Review question

# Can we find the coefficients of $x^{−12}$ and $x^2$ in this expansion? Add to your resource collection Remove from your resource collection Add notes to this resource View your notes for this resource

Ref: R9207

## Solution

Show that the coefficient of $x^{−12}$ in the expansion of $\left(x^4-\frac{1}{x^2}\right)^5\left(x-\frac{1}{x}\right)^6$ is $−15$, and calculate the coefficient of $x^2$.

Using the binomial expansion on each bracket, we have \begin{align} \left(x^4-\frac{1}{x^2}\right)^5 &\left(x-\frac{1}{x}\right)^6\notag \\ =\left(x^{20}-5x^{14}+10x^8-10x^2+5x^{-4}-x^{-10}\right) &\left(x^{6}-6x^{4}+15x^2-20+15x^{-2}-6x^{-4}+x^{-6}\right).\label{eq:expansion} \end{align}

The only way we can get an $x^{-12}$ term on multiplying out is from the $x^{-10}$ term in the first bracket multiplied by the $x^{-2}$ term in the second bracket.

Thus the coefficient of $x^{-12}$ in the full expansion is $(-1)\times15 = -15$.

There are three ways we can get an $x^{2}$ term on multiplying out: $x^{8} \times x^{-6}$, $x^{2} \times x^{0}$ and $x^{-4} \times x^{6}$.

Thus the coefficient of $x^{2}$ in the full expansion is $10 + 200 + 5 = 215$.
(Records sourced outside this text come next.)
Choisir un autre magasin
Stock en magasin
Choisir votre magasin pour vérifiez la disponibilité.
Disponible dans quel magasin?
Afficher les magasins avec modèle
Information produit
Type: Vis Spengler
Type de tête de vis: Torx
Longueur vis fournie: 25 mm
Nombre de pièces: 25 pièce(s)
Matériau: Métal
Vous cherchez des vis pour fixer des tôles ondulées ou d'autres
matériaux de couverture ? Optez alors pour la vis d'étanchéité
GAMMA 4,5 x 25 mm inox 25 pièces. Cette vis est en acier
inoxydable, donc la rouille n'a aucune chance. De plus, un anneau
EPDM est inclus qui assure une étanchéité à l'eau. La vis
Hence, or otherwise, calculate the coefficients of $x^4$ and $x^{38}$ in the expansion of $(x^2 − 1)^{11}(x^4 + x^2 + 1)^5.$

We can note first that

\begin{align*} \left(x^4-\frac{1}{x^2}\right)^5\left(x-\frac{1}{x}\right)^6 &= \left(\frac{x^6-1}{x^2}\right)^5\left(\frac{x^2-1}{x}\right)^6\\ &= \dfrac{(x^6-1)^5(x^2-1)^6}{x^{16}}. \end{align*}

Secondly, we can note that $(x^4+x^2+1)(x^2-1) = x^6 - 1.$

Thus \begin{align*} (x^2-1)^{11}(x^4+x^2+1)^5 &= (x^2-1)^{6}(x^2-1)^{5}(x^4+x^2+1)^5\\ &=(x^2-1)^{6}(x^6-1)^{5}\\ &=\dfrac{x^{16}(x^2-1)^{6}(x^6-1)^{5}}{x^{16}}\\ &= x^{16}\left(x^4-\frac{1}{x^2}\right)^5\left(x-\frac{1}{x}\right)^6. \end{align*}

So to find the coefficient of $x^4$ in $(x^2-1)^{11}(x^4+x^2+1)^5$ is to find the coefficient of $x^{-12}$ in the expansion $\eqref{eq:expansion}$ of $\left(x^4-\dfrac{1}{x^2}\right)^5\left(x-\dfrac{1}{x}\right)^6$.
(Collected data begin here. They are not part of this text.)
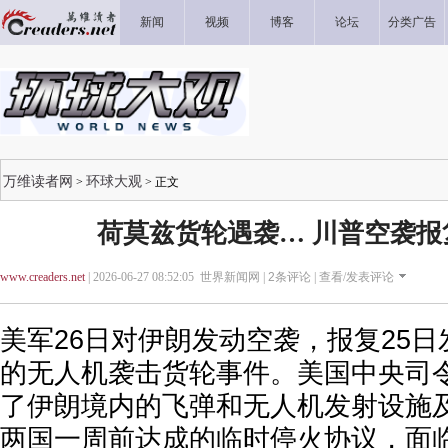
新闻
视频
博客
论坛
分类广告
万维读者网
环球大观
>
> 正文
荷莫兹货轮遇袭… 川普空袭报
www.creaders.net
| 2026-06-27 08:52:05 世界新闻网 |
2
条评论 |
查看/发表评论
美军26日对伊朗发动空袭，报复25
的无人机袭击货轮事件。美国中央司
了伊朗境内的飞弹和无人机发射设施
两国一周前达成的临时停火协议，面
We already know this to be $-15$.

And to find the coefficient of $x^{38}$ in $(x^2-1)^{11}(x^4+x^2+1)^5$ is to find the coefficient of $x^{22}$ in the expansion $\eqref{eq:expansion}$. This comes from $x^{20}$ in the first bracket and $x^2$ in the second, giving a coefficient of $15$.